Nope.  No electron migration and gross electric field attraction from electron concentrations.  Just magnetic fields - and forces on electrons (in the pipe and the magnet) when they move relative to the fields.

The electrons go round-and-round in an eddy around the place where the mag field from each pole penetrates the pipd's metal, as the magnet's pole slides down the pipe.  The circulating current creates a magnetic (di)pole in the conductive metal of the pipe, which attracts the pole of the magnet.  The resistive losses from the current cause the induced pole to lag behind the magnet in its travel, pulling it upward, in an electromagnetic equivalent of fluid friction.

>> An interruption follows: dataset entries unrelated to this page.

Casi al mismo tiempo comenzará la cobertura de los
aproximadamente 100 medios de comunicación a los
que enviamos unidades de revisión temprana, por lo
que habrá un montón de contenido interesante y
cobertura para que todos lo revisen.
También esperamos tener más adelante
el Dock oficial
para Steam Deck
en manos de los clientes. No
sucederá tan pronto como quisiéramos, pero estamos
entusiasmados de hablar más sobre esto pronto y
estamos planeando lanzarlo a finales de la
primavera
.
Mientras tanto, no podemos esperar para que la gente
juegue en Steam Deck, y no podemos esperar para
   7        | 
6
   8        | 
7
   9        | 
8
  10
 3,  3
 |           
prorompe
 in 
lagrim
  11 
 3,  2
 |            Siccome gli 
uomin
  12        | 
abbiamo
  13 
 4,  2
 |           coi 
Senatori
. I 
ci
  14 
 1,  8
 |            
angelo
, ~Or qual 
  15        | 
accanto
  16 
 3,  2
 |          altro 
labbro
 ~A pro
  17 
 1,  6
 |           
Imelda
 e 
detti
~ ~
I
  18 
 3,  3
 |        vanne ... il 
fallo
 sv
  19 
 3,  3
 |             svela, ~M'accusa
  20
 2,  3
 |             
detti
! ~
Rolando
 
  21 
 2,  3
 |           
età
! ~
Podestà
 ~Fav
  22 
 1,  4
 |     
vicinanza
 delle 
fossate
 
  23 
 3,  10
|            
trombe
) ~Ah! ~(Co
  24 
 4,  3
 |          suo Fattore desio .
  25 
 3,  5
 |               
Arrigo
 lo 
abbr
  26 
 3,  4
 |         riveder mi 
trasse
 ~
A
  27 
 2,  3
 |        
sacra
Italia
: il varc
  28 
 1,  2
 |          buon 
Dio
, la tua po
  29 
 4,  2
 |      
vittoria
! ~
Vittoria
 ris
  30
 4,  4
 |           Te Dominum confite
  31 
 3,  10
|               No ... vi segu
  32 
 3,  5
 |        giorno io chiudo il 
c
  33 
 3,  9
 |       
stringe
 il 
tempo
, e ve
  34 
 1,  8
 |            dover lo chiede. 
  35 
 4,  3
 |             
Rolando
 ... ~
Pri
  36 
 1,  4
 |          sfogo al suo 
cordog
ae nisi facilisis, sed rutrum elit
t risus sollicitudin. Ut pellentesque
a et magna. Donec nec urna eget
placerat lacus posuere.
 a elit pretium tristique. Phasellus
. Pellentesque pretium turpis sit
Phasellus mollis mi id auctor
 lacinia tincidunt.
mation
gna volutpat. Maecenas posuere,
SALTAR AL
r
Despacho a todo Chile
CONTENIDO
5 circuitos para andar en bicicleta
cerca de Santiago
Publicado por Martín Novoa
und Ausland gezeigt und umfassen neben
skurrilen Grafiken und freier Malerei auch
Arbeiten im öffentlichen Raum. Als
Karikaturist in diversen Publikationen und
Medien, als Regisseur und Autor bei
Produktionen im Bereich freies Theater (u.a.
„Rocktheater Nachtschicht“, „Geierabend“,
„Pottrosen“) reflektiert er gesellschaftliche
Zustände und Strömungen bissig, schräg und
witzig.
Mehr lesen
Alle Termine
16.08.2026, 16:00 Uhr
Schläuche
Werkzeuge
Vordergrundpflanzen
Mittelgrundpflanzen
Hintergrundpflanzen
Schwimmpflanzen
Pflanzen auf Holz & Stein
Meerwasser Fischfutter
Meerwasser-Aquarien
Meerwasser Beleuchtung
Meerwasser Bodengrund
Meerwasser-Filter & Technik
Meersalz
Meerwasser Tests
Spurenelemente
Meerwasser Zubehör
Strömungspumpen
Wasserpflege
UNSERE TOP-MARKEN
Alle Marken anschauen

(Conductors where current can flow tend to "pin" the magnetic field passing through them, resisting any change to it.  They absorb the mechanical energy used to drag the field through.  Current that goes through an external circuit can dissipate the power there - that's a generator.  Current that travels in little loops through the conductive material dissipates the power in resistive heating there - that's eddy current losses {in thick wires or metal flux-path cores}.  Slicing the metal thinner (at angles other than perpendicular to the mag field) breaks some of the parasitic circular paths, reducing their contribution to losses and drag - that's laminating the cores, or winding the coils with thinner wire N-in-hand, to reduce eddy current losses.)

The faster the magnet falls, the stronger the induced field from the induced current in the pipe, and the harder it pulls to retard the falling magnet.  The magnet's speed stabilizes when the strength of the retarding magnetic pull matches the pull of gravity.